This is not a duplicate of questions like e.g. Row-wise iteration like apply with purrr
I understand how to use pmap()
to do a row-wise operation on a data-frame:
library(tidyverse)
df1 = tribble(~col_1, ~col_2, ~col_3,
1, 5, 12,
9, 3, 3,
6, 10, 7)
foo = function(col_1, col_2, col_3) {
mean(c(col_1, col_2, col_3))
}
df1 %>% pmap_dbl(foo)
This gives the function foo
applied to every row:
[1] 6.000000 5.000000 7.666667
But this gets pretty unwieldy when I have more than a few columns, because I have to pass them all in explicitly. What if I had say, 8 columns in my dataframe df2
and I want to apply a function bar
that potentially involves every single one of those columns?
set.seed(12345)
df2 = rnorm(n=24) %>% matrix(nrow=3) %>% as_tibble() %>%
setNames(c("col_1", "col_2", "col_3", "col_4", "col_5", "col_6", "col_7", "col_8"))

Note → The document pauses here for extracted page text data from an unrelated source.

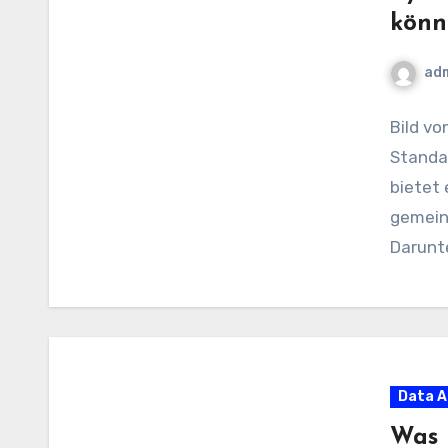
könn
ad
Bild vo
Standa
bietet 
gemein
Darunte
Data A
Was 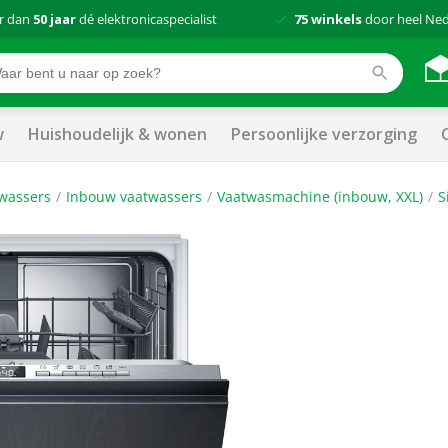
r dan
50 jaar
dé elektronicaspecialist
75 winkels
door heel Ne
w
Huishoudelijk & wonen
Persoonlijke verzorging
wassers
Inbouw vaatwassers
Vaatwasmachine (inbouw, XXL)
S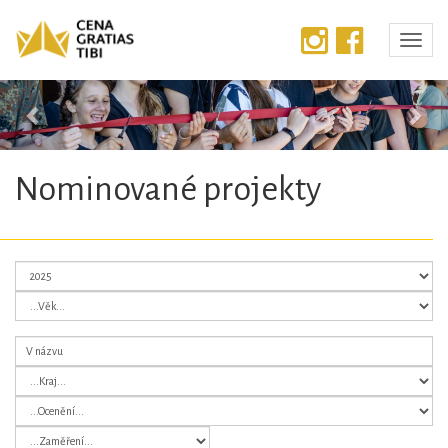
Předchozí
Dalš
Nominované projekty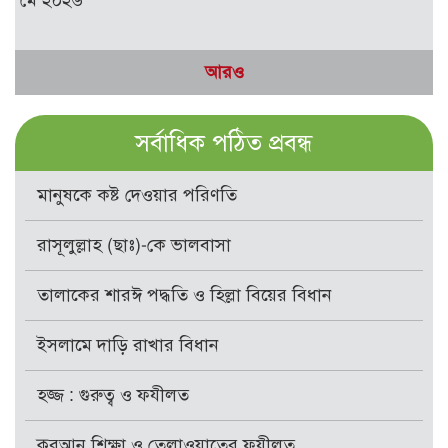
আরও
সর্বাধিক পঠিত প্রবন্ধ
মানুষকে কষ্ট দেওয়ার পরিণতি
রাসূলুল্লাহ (ছাঃ)-কে ভালবাসা
তালাকের শারঈ পদ্ধতি ও হিল্লা বিয়ের বিধান
ইসলামে দাড়ি রাখার বিধান
হজ্জ : গুরুত্ব ও ফযীলত
কুরআন শিক্ষা ও তেলাওয়াতের ফযীলত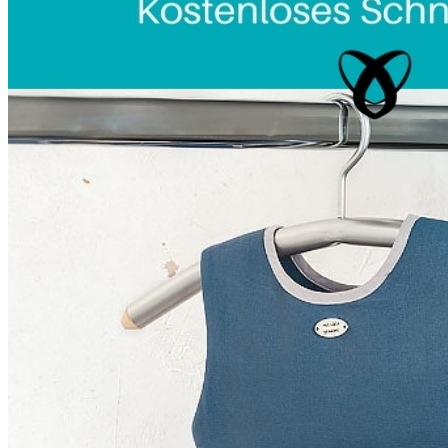
Unterwäsche & Weiteres
Kleidung nach Größen
Männer
Accessoires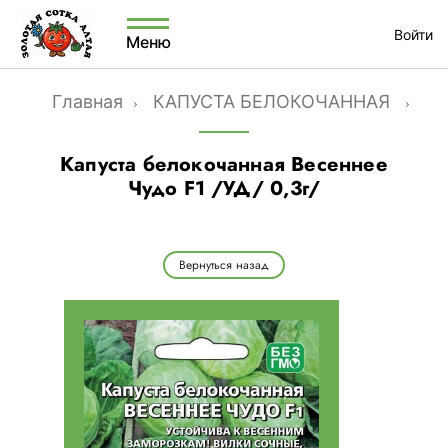
Войти
Меню
Главная
КАПУСТА БЕЛОКОЧАННАЯ
Кап
Капуста белокочанная Весеннее
Чудо F1 /УД/ 0,3г/
Вернуться назад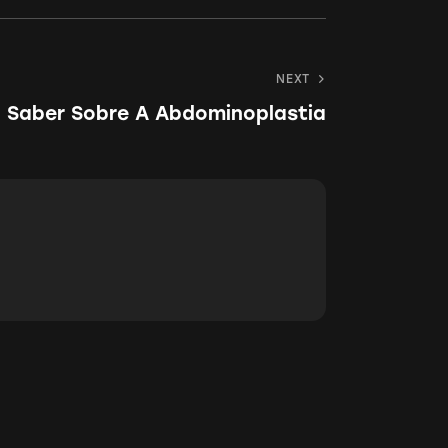
URL
to
NEXT
clipboard
 Saber Sobre A Abdominoplastia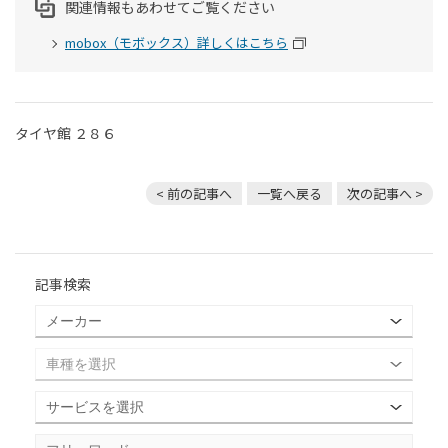
関連情報もあわせてご覧ください
mobox（モボックス）詳しくはこちら
タイヤ館 ２８６
< 前の記事へ
一覧へ戻る
次の記事へ >
記事検索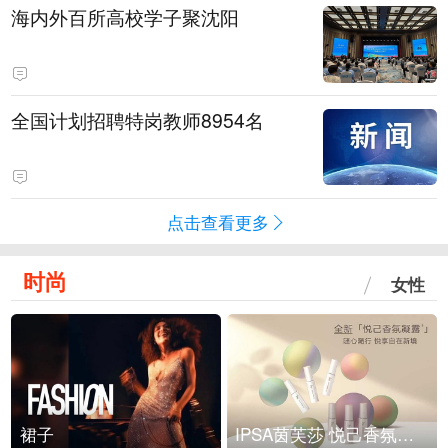
海内外百所高校学子聚沈阳
全国计划招聘特岗教师8954名
点击查看更多
时尚
女性
裙子
IPSA茵芙莎 悦己香氛凝露上市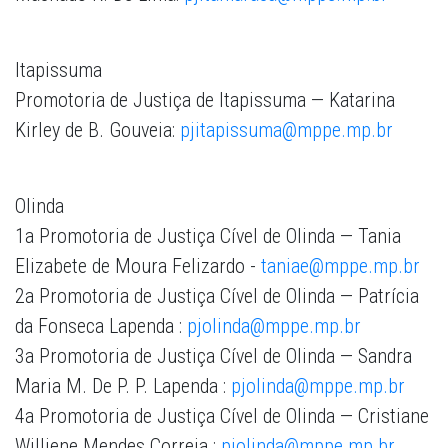
Itapissuma
Promotoria de Justiça de Itapissuma — Katarina
Kirley de B. Gouveia:
pjitapissuma@mppe.mp.br
Olinda
1a Promotoria de Justiça Cível de Olinda — Tania
Elizabete de Moura Felizardo -
taniae@mppe.mp.br
2a Promotoria de Justiça Cível de Olinda — Patrícia
da Fonseca Lapenda :
pjolinda@mppe.mp.br
3a Promotoria de Justiça Cível de Olinda — Sandra
Maria M. De P. P. Lapenda :
pjolinda@mppe.mp.br
4a Promotoria de Justiça Cível de Olinda — Cristiane
Williene Mendes Correia :
pjolinda@mppe.mp.br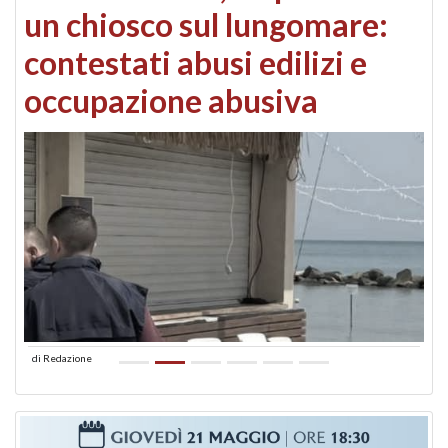
un chiosco sul lungomare:
contestati abusi edilizi e
occupazione abusiva
di
Redazione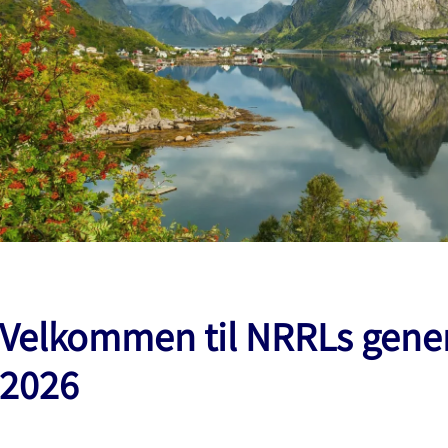
Velkommen til NRRLs gene
2026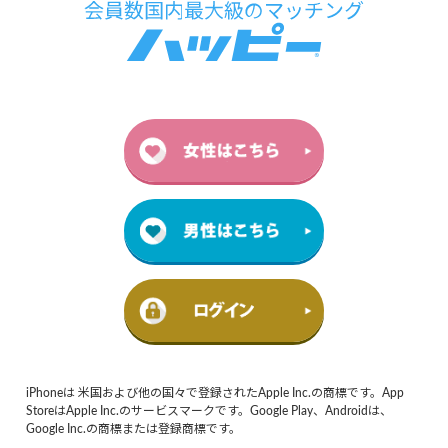
iPhoneは 米国および他の国々で登録されたApple Inc.の商標です。App
StoreはApple Inc.のサービスマークです。Google Play、Androidは、
Google Inc.の商標または登録商標です。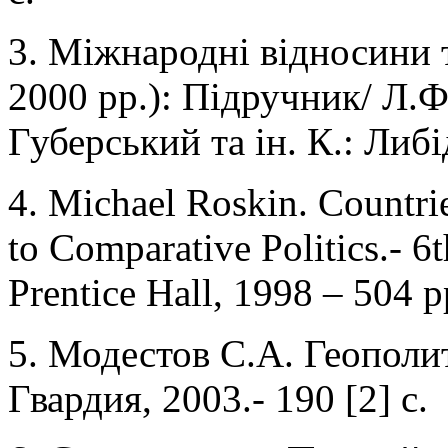
3. Міжнародні відносини 
2000 рр.): Підручник/ Л.Ф
Губерський та ін. К.: Либі
4. Michael Roskin. Countri
to Comparative Politics.- 6
Prentice Hall, 1998 – 504 p
5. Модестов С.А. Геополи
Гвардия, 2003.- 190 [2] с.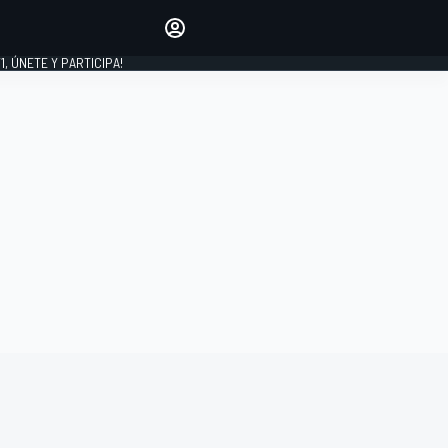
favoritos
Haz que se oiga tu voz
comentando artículos.
1, ÚNETE Y PARTICIPA!
INICIAR SESIÓN
EDICIÓN
LATINOAMÉRICA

bar = function(col_1, col_2, col_3, col_4, col_5, col_6, col_7, col_8) {
# imagine we do some complicated row-wise operation here
mean(c(col_1, col_2, col_3, col_4, col_5, col_6, col_7, col_8))
}
df2 %>% pmap_dbl(bar)
Gives:
[1] 0.45085420 0.02639697 -0.28121651
This is clearly inadequate -- I have to add a new argument to bar
for every single column. It's a lot of typing, and it makes the code less readable and more fragile. It seems like there should be a way to have it take a single argument x
, and then access the variables I want by x$col_1
etc. Or something more elegant than the above at any rate. Is there any way to clean this code up using purrr?